■ Exercise goal:
Once the line containing "Rachel Langford" is found, copy that line and all remaining lines of the records exactly, including the last one, and add nothing.

■ Records for this exercise:
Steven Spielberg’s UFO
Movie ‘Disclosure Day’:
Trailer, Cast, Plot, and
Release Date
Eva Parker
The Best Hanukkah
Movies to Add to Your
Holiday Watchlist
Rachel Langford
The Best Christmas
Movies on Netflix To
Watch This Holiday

■ Worked solution:
Rachel Langford
The Best Christmas
Movies on Netflix To
Watch This Holiday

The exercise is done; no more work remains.